Supergirl est un « road movie » dans la veine de Logan
Lors de la première de la bande-annonce de « Supergirl », Gunn a spécifiquement mentionné à l’ensemble du public que le film de Gillespie de 2017 « Moi, Tonya » (adaptant l’histoire vraie scandaleuse de la patineuse artistique Tonya Harding) l’avait impressionné. Mais « Moi, Tonya » est un film très différent de « Supergirl ». Ainsi, Gunn (qui est un vétéran du cinéma de super-héros) a pu donner quelques conseils à Gillespie. Gillespie a expliqué :
« Il y a des choses qui, dans un film ordinaire, nous savent tous comment fonctionne la Terre, ce qui se passe, à quel point les gens sont forts et ce qui va les tuer. Et il y a beaucoup d’expositions inhérentes au film de super-héros qui étaient un peu une courbe d’apprentissage. «
Cela ne veut pas dire que « Supergirl » est dans les nuages. La principale source de bande dessinée du film, « Supergirl: Woman of Tomorrow » de Tom King et Bilquis Evely, est un riff sur l’histoire occidentale classique « True Grit ». Supergirl aide une jeune fille, Ruthye Marye Knoll (Eve Ridley), à retrouver l’assassin de son père. J’ai demandé à Gillespie s’il gardait à l’esprit l’influence « True Grit » de la bande dessinée lors de la réalisation du film ; il l’a fait, et pensait également à « Logan » de 2017, qui lui-même est un film de super-héros inspiré des westerns classiques. Pour compléter la comparaison : dans « Supergirl », Kara Zor-El est Rooster Cogburn ou Wolverine, tandis que Ruthye est Mattie Ross ou Laura.
« (‘Supergirl’) est vraiment un road movie en quelque sorte », m’a dit Gillespie. « Et c’était génial que ce soit comme un (à deux) dans ce sens.

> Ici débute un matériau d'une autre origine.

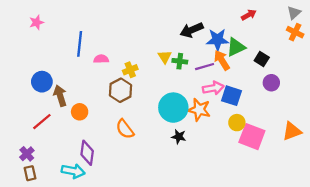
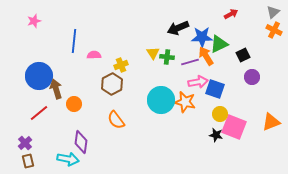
black square: (262, 59) -> (243, 55), turned 32
blue circle: (42, 82) -> (39, 76), size x1.4
black star: (179, 137) -> (216, 135), moved

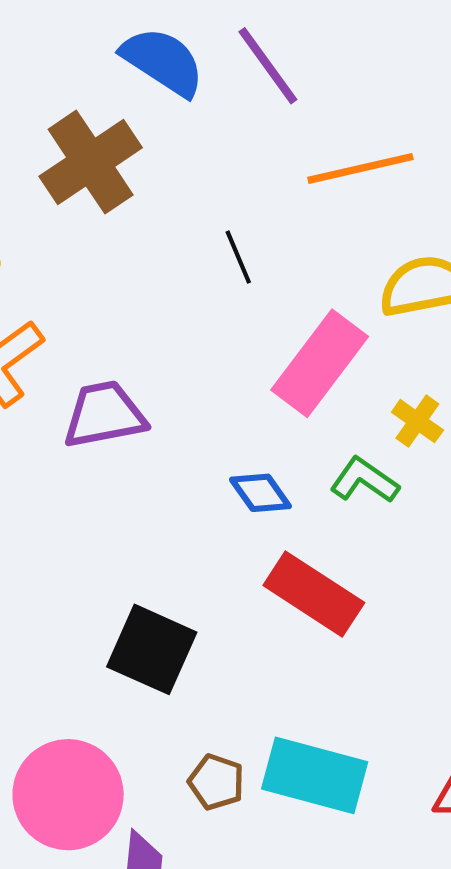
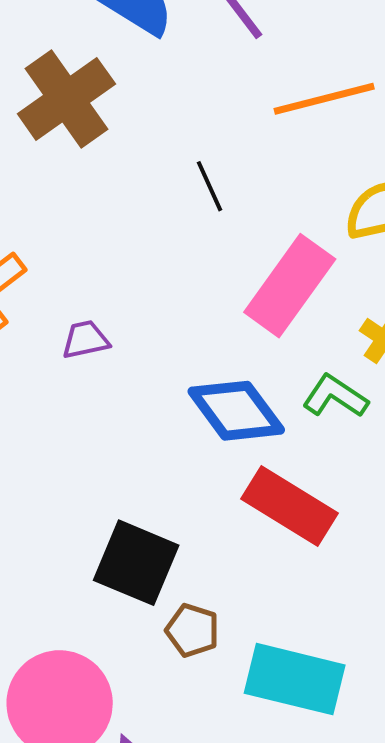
purple trapezoid: (104, 415) -> (85, 340), size x0.6
blue diamond: (260, 493) -> (236, 411), size x1.6
brown pentagon: (216, 782) -> (192, 630), moved

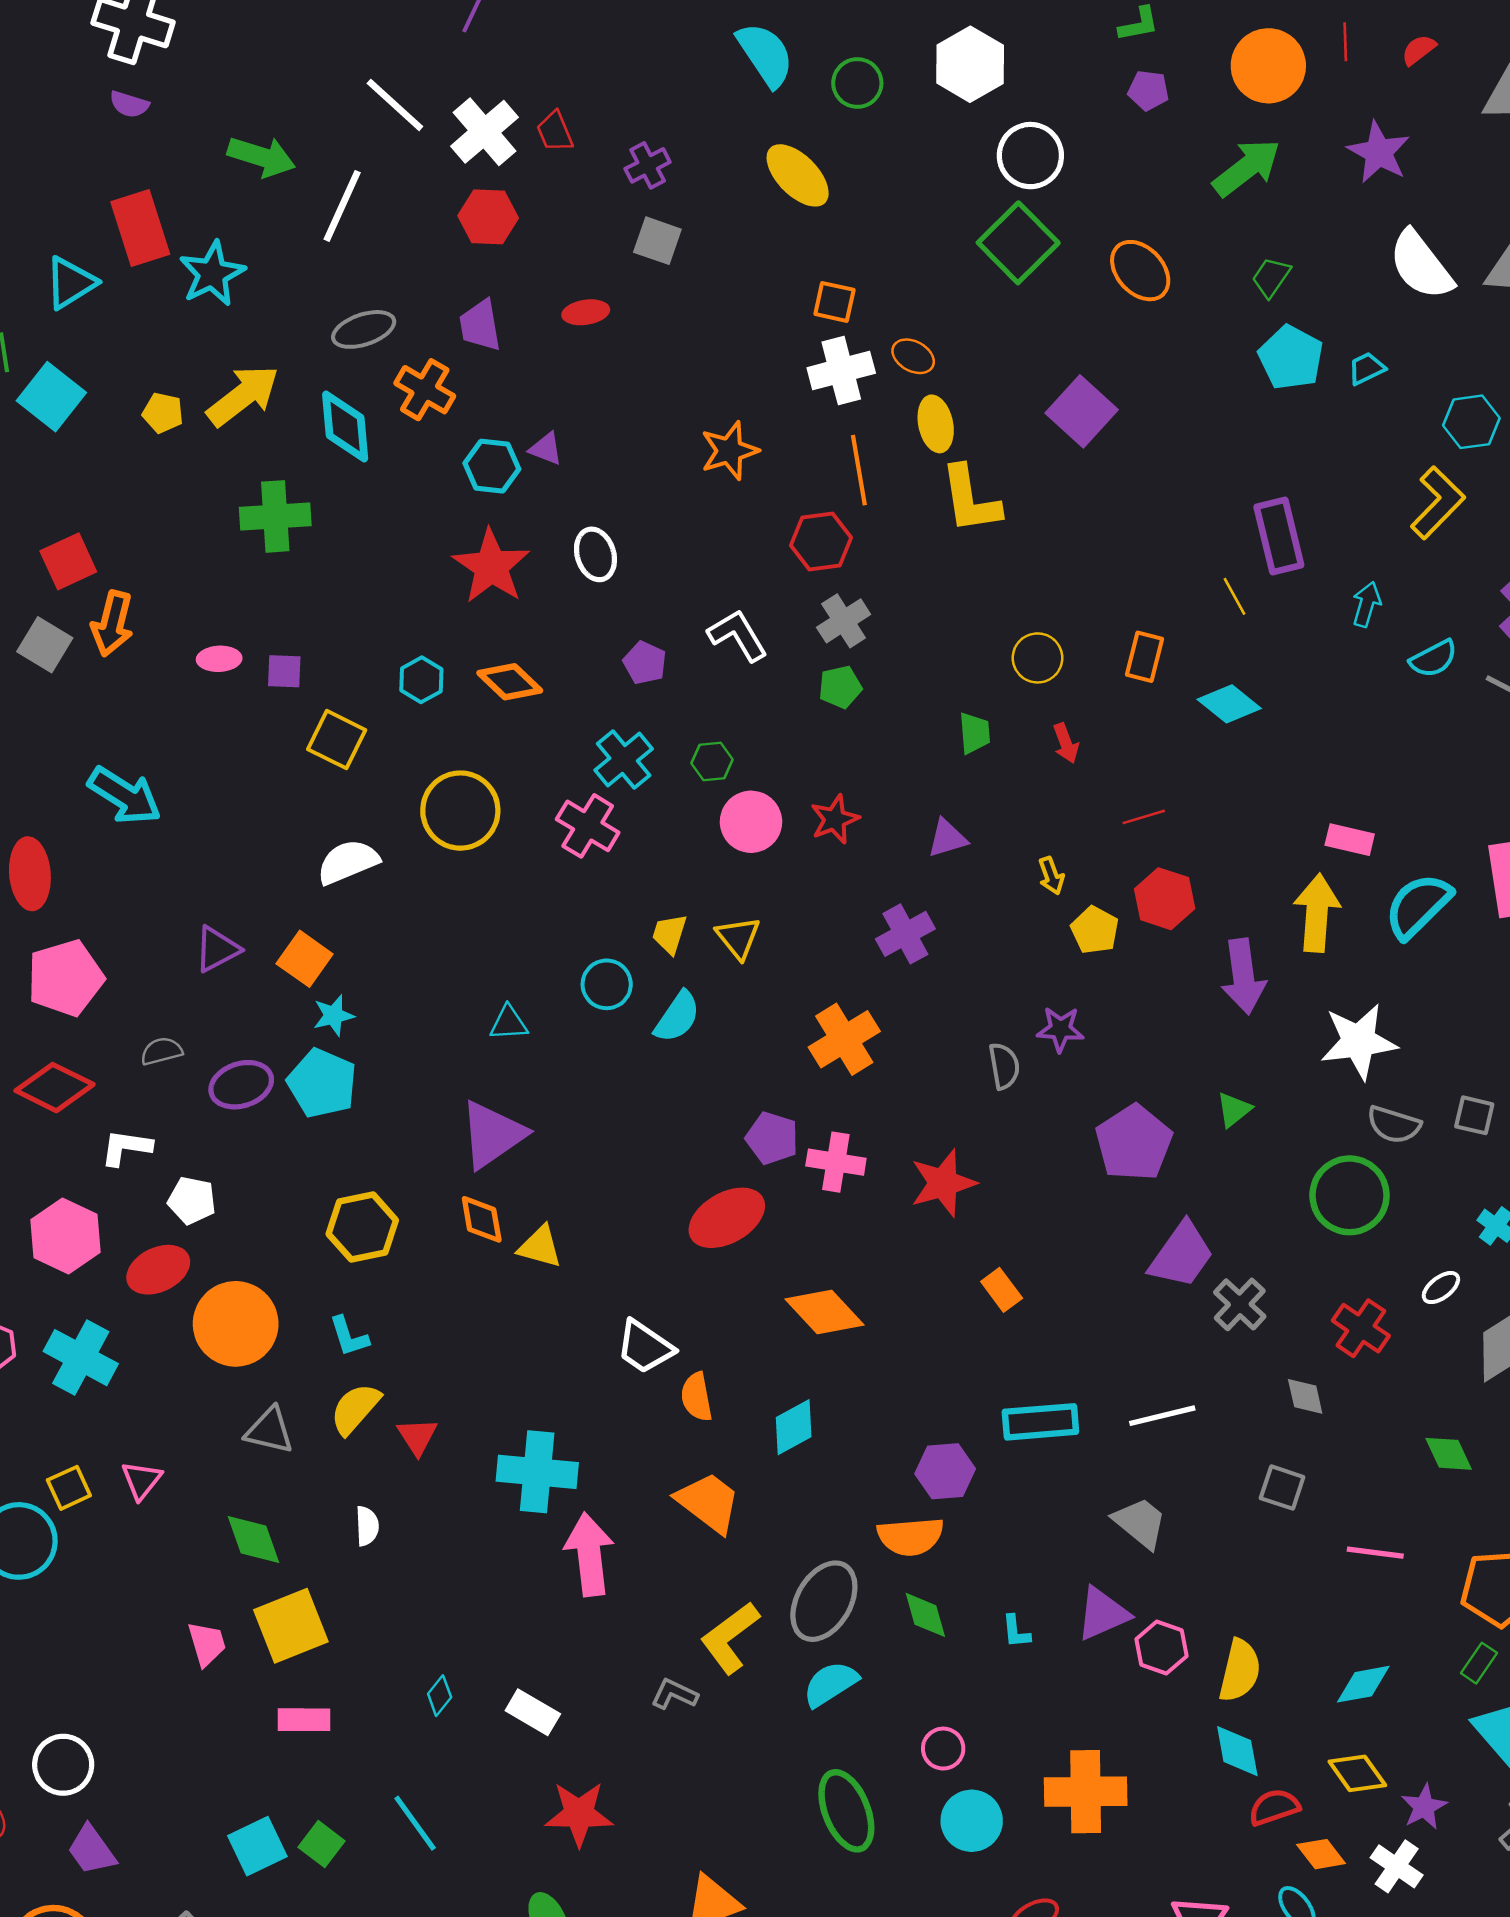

Et continuer ce voyage, cela le rend très intime parce que ce sont vraiment eux deux qui grandissent et apprennent ensemble. »
Supergirl est volontairement un film plus sombre que Superman
« Superman » de Gunn était un film qui se délectait d’être amusant et optimiste. La bêtise des bandes dessinées « Superman » était quelque chose à accepter, pas à dépasser. Beaucoup ont adoré le film pour cela (lisez la critique élogieuse de « Superman » de /Film ici), mais la DCU ne s’en tient pas à la formule.
Lors de la première de la bande-annonce, Gillespie et Gunn ont tous deux qualifié « Supergirl » de film plus sombre que « Superman ». Ils ont décrit Kara elle-même comme une anti-héros, et la bande-annonce montre qu’elle est pas aussi bien adaptée que sa cousine. Lors de la présentation au public, Gillespie a déclaré :
« Ce que j’ai aimé dans le scénario qu’Ana (Nogueira) a écrit et ce que vous soutenez, c’est qu’elle a beaucoup de bagages et beaucoup de démons qui entrent en jeu, ce qui est très différent de la façon dont Superman est dans sa vie. »
Gunn a fait écho à cela en disant: « Tant de fois, les super-héros féminins sont si parfaits, et (celui de Supergirl) pas du tout. Elle est très imparfaite, comme les super-héros masculins ont été autorisés à l’être pendant un certain temps. Et j’étais excité à l’idée de le faire. «
Pendant que Gunn était Celui qui a choisi Alcock pour la première fois dans le rôle de Supergirl, Gillespie n’a également eu que des éloges pour son actrice principale (en plaisantant, c’est une bonne chose que le casting ait fonctionné) :
« Le fait que Milly puisse venir jouer cela, et toute la complexité de cela, et le faire d’une manière très humaine, où nous pouvons réellement avoir de l’empathie pour elle, et la danse de l’humour, et quelqu’un qui a cette ténacité, était un tel cadeau à recevoir. Je suis ravi que tout le monde voie cela parce que c’est vraiment surprenant l’espace libre dans lequel elle se trouve et le voyage qu’elle entreprend pour un film de super-héros typique, ce qui n’est pas le cas. «
« Supergirl » arrive en salles le 26 juin 2026.